• WHAT YOU ARE ASKED TO DO: Translate this sentence from the Revolutionary War history notes below into Spanish: "Lee was General Washington’s man in Congress during the war."

• DOCUMENT SEGMENT:
The September 8 episode, “Rochambeau’s Revolutionary Road,” features Chef Steib making a duck breast and beans cassoulet that General Rochambeau enjoyed after landing in Newport, Rhode Island in 1780. The Chef mentioned that duck breast was a favorite of Thomas Jefferson’s. He also showed how to make braised pork belly and cabbage, and biscuits – all in an 18th Century fireplace. “To bake bread, you need a beehive,” Steib explains, “but for biscuits, you don’t.” You can bake biscuits right in the pan over the fire along with the main dish. By “beehive” he means a bake oven, such as you can see at the Morris-Jumel Mansion, the Conference House in Tottenville, Staten Island, or the Old Merchant’s House museum on the Lower East Side. Adding to the background of the General’s dinner was Dr. Robert Selig, the show’s historian.
DR. PHIL ON GW
In February, Dr. Phillip Schoenberg, of Ghosts of New York Walking Tours, spoke to the Queens Libertarian Club on Washington and his role in the American Revolution. Among Phil’s interesting points were these: GW “preferred a bad peace to a good war.” When he was elected President, GW was “bigger than the nation, but when he left, the nation was bigger than he was.” Also, the USS Constitution and her sister ships were the best in the world at that time.
UNGER ON LEE
February also saw a talk at Fraunces Tavern Museum by Harlow Giles Unger, who has spoken at the Round Table. This time his topic was Richard Henry Lee, who was made into a laughable yahoo in the musical 1776. Unger finds Lee to be a neglected Founder of great importance. Lee was the first national figure to advocate independence, and union, and a Bill of Rights, and abolition. He called for independence ten years before Patrick Henry’s famous speech. Unger goes so far as to call Lee the First Founding Father. Jefferson’s Declaration of Independence expanded on the resolution that Lee got through the Virginia House of Burgesses. When General Howe took Philadelphia, Lee led 20 members of Congress to York, Pennsylvania. Lee bankrolled the army for a year – the Lees were the richest family in America. Lee was General Washington’s man in Congress during the war. After Lee’s death, his widow abandoned the house, and the British ships in the Potomac shelled and destroyed it in the War of 1812.

• DATA SUPPLIED:

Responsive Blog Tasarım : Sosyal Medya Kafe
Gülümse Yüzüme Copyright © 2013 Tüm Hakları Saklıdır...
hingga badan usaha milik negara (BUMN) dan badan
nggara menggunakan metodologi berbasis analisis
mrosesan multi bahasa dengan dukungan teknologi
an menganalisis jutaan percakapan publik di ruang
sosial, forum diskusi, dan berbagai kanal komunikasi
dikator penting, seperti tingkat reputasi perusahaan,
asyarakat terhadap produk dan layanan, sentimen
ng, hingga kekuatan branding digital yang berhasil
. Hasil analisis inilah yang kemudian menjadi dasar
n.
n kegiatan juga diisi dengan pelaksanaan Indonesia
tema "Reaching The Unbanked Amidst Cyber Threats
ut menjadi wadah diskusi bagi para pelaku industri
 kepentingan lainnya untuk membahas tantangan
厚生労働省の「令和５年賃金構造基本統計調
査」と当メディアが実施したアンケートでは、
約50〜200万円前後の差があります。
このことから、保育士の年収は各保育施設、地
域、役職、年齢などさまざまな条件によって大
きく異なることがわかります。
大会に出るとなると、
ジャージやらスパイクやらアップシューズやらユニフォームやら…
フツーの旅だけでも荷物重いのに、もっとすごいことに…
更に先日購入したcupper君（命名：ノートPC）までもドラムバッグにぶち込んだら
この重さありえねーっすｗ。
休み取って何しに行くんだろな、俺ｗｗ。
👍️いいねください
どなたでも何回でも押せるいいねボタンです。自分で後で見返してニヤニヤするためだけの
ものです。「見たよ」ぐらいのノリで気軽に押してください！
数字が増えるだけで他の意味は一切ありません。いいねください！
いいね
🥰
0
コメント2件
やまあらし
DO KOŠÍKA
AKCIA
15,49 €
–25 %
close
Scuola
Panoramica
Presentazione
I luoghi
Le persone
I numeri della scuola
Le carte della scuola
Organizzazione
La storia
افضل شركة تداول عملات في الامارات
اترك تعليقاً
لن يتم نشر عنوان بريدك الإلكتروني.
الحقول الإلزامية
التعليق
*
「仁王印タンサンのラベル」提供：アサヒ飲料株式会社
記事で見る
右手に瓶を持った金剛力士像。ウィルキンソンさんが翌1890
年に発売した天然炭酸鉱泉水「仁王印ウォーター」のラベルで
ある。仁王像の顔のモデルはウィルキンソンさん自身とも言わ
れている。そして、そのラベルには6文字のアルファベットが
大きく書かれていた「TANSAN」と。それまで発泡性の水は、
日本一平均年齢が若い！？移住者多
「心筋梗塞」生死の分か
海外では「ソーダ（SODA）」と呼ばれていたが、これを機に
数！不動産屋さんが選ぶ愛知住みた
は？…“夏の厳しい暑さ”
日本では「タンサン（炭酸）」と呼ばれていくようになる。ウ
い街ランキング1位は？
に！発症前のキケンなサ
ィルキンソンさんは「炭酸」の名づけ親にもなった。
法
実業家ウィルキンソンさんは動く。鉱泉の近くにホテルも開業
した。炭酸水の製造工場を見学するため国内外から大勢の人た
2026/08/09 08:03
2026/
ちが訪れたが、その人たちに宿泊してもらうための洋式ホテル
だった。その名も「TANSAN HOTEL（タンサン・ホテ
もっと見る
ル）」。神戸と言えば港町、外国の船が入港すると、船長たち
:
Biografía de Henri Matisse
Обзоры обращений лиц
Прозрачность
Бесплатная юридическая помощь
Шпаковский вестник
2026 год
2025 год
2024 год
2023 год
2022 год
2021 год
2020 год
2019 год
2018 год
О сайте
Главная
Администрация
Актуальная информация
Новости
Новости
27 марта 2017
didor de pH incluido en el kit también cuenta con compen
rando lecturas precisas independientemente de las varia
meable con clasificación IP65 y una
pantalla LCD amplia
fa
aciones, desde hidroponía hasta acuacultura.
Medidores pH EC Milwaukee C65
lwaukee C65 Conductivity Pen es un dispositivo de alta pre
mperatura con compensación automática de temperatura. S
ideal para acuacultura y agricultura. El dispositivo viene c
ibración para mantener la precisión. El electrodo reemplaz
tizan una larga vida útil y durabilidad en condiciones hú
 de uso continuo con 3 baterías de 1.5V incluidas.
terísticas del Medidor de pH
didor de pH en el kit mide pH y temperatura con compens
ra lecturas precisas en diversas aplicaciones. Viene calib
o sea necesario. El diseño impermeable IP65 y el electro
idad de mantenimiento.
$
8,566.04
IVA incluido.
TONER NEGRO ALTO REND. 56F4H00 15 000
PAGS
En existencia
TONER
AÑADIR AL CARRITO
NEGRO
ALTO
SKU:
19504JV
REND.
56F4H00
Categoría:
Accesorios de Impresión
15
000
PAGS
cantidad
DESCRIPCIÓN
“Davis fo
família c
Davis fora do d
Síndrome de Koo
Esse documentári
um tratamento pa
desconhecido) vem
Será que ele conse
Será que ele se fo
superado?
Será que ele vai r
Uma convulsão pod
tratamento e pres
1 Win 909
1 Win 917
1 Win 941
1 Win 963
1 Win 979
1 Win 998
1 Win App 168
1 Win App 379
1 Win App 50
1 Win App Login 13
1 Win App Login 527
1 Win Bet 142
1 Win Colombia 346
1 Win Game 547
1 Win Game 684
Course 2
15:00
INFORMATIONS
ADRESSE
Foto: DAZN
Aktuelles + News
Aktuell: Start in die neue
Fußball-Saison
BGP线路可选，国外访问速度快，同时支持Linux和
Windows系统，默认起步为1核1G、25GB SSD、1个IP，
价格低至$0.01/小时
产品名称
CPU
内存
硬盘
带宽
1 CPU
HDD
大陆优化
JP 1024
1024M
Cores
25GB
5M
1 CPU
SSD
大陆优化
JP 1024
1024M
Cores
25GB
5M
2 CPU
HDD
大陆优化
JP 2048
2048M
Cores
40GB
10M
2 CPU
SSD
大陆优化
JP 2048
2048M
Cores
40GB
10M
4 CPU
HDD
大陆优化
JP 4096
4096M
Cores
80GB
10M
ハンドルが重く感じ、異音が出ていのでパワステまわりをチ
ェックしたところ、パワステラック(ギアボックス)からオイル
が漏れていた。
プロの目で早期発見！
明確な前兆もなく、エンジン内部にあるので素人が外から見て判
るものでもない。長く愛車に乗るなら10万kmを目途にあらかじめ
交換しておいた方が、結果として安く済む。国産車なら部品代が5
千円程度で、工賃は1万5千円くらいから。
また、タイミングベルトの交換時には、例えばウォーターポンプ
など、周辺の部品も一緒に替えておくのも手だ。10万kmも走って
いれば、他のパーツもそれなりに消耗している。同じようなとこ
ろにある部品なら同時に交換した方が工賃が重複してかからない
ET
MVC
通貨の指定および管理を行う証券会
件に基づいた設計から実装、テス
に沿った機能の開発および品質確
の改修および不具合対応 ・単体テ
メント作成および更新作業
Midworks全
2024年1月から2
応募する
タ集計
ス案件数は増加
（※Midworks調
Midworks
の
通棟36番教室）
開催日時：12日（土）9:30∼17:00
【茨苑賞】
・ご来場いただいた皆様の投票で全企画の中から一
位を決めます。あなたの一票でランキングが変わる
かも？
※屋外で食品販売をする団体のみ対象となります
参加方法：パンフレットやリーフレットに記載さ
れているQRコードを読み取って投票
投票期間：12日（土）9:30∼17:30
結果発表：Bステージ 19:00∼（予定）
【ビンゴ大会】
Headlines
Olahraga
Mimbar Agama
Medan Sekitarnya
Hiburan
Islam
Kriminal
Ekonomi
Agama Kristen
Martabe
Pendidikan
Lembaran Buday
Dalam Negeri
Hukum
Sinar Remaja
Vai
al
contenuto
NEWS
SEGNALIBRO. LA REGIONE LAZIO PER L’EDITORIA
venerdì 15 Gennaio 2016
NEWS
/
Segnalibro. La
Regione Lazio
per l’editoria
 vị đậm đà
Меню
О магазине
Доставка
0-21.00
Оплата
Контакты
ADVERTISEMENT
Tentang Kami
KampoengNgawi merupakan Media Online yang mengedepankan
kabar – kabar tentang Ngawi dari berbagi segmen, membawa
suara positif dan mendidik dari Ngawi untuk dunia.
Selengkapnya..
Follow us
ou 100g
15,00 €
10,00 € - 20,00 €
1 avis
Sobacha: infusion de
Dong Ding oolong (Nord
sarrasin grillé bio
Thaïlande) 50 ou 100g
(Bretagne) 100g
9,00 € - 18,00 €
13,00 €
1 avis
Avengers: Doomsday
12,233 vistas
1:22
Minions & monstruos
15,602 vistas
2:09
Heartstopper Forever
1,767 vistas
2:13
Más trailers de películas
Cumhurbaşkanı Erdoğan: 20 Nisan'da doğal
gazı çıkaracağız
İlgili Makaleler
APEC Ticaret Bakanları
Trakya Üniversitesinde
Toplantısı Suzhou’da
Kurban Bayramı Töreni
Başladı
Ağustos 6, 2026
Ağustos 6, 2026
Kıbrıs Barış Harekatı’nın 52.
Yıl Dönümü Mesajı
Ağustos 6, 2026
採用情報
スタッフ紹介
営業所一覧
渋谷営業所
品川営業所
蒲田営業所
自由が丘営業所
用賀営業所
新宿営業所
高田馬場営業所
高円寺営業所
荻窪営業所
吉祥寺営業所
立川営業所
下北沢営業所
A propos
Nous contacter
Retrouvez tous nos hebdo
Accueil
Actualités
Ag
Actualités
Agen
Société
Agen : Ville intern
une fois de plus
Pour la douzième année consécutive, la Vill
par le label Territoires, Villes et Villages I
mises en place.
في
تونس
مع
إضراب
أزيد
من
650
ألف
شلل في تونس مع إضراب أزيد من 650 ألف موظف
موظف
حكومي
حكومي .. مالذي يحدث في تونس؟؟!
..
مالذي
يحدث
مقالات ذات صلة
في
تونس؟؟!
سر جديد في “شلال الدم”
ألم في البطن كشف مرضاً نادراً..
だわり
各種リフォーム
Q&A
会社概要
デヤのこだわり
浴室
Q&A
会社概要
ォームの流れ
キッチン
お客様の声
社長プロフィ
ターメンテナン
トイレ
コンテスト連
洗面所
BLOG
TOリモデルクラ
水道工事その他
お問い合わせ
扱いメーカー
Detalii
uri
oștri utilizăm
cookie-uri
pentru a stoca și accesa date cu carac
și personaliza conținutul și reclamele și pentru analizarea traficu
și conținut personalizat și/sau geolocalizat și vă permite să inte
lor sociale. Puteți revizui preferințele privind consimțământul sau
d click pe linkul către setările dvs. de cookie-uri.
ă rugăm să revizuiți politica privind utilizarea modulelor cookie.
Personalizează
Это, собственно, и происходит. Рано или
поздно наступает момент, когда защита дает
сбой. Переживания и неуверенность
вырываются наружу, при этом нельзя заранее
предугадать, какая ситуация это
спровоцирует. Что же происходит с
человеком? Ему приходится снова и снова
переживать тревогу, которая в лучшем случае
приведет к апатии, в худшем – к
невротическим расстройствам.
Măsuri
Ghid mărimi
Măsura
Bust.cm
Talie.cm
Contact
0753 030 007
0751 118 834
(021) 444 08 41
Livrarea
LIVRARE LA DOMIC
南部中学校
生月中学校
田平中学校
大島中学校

• SOLUTION FOR THIS PROBLEM: Lee fue el hombre del general Washington en el Congreso durante la guerra.